Some great posts here. I'll add that as time goes by I'm less worried about telemetry, I get it's needed and useful so I accept that.

What I don't accept is targeted advertising or tracking, that to me is

 

[Victor M]

As long as they have procedures/program-routines to mask out the personal info I am not too concerned. AV's have to collect data to provide wide protection, whether is is regarding software reputation, or malware behavior. Personal data need to be masked out, like substituting *** for your credit card number.

 

[Divine_Barakah]

As long as they have procedures/program-routines to mask out the personal info I am not too concerned. AV's have to collect data to provide wide protection, whether is is regarding software reputation, or malware behavior. Personal data need to be masked out, like subsituting *** for your credit card number.
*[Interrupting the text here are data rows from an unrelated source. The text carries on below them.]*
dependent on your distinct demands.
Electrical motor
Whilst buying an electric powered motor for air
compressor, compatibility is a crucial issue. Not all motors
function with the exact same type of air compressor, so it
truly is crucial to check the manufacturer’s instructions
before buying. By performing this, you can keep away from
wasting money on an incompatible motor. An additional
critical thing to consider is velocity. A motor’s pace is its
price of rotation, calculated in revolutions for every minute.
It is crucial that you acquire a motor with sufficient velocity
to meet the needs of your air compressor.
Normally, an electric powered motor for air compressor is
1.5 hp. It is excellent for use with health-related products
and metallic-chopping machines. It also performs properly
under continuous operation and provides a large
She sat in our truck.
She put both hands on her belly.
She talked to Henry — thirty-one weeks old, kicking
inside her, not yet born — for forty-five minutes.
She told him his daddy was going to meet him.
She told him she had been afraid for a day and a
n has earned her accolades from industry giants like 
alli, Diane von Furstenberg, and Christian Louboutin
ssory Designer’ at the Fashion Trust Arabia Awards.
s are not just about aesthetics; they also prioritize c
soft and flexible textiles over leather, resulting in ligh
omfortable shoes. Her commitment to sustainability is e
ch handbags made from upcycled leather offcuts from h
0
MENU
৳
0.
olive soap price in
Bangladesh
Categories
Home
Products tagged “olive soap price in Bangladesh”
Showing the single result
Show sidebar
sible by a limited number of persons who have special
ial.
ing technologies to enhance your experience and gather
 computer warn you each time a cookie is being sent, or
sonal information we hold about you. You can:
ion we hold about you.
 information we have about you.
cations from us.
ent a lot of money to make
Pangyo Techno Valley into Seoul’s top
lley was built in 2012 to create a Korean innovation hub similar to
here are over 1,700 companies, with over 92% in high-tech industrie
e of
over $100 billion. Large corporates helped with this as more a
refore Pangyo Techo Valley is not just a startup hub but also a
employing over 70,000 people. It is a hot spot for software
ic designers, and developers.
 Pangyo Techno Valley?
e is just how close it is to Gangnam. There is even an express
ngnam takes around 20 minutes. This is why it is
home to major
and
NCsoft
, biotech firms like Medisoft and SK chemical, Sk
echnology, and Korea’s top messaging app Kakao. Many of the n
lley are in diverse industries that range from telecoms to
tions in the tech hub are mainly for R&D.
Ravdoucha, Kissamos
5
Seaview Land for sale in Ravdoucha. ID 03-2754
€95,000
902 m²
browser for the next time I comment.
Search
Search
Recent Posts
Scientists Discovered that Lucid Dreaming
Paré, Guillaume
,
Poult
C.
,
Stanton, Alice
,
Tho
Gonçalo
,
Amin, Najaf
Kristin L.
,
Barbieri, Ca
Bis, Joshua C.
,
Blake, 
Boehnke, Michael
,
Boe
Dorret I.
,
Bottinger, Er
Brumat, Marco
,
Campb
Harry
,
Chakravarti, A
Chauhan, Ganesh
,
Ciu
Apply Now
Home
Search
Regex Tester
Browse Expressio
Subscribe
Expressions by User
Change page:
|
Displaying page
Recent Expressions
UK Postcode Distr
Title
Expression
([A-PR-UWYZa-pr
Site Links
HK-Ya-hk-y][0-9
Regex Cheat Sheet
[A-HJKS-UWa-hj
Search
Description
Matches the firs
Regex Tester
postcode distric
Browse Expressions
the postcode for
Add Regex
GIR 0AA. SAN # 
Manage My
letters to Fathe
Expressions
Some great posts here. I'll add that as time goes by I'm less worried about telemetry, I get it's needed and useful so I accept that.

What I don't accept is targeted advertising or tracking, that to me is

Data collection is not the problem, but rather how the collected data is being used. For example if you use MD web extension, I believe all your visited urls will be submitted to MS, but how does MS use the colleccted data?

A product like Emsisoft offers a web extension that is privacy-friendly and as far as remember, it does not send any of the visited urls back to Emsisoft. I know I am talking about one point, but it can be valid for a wider perspective. its either you respect my privacy or invades it and use my data for different purposes there is nothing in between

 

[Victor M]

In the end you have to trust their processes. When they have a privacy prolicy, then you are better off.

In my case, I don't really care. My AV is on my pwn machine, I don't use it much, it just sits in the DMZ waiting to be pwned. And then I study it. My daily driver is a Linux machiine. Not your typical big-corp arrangement.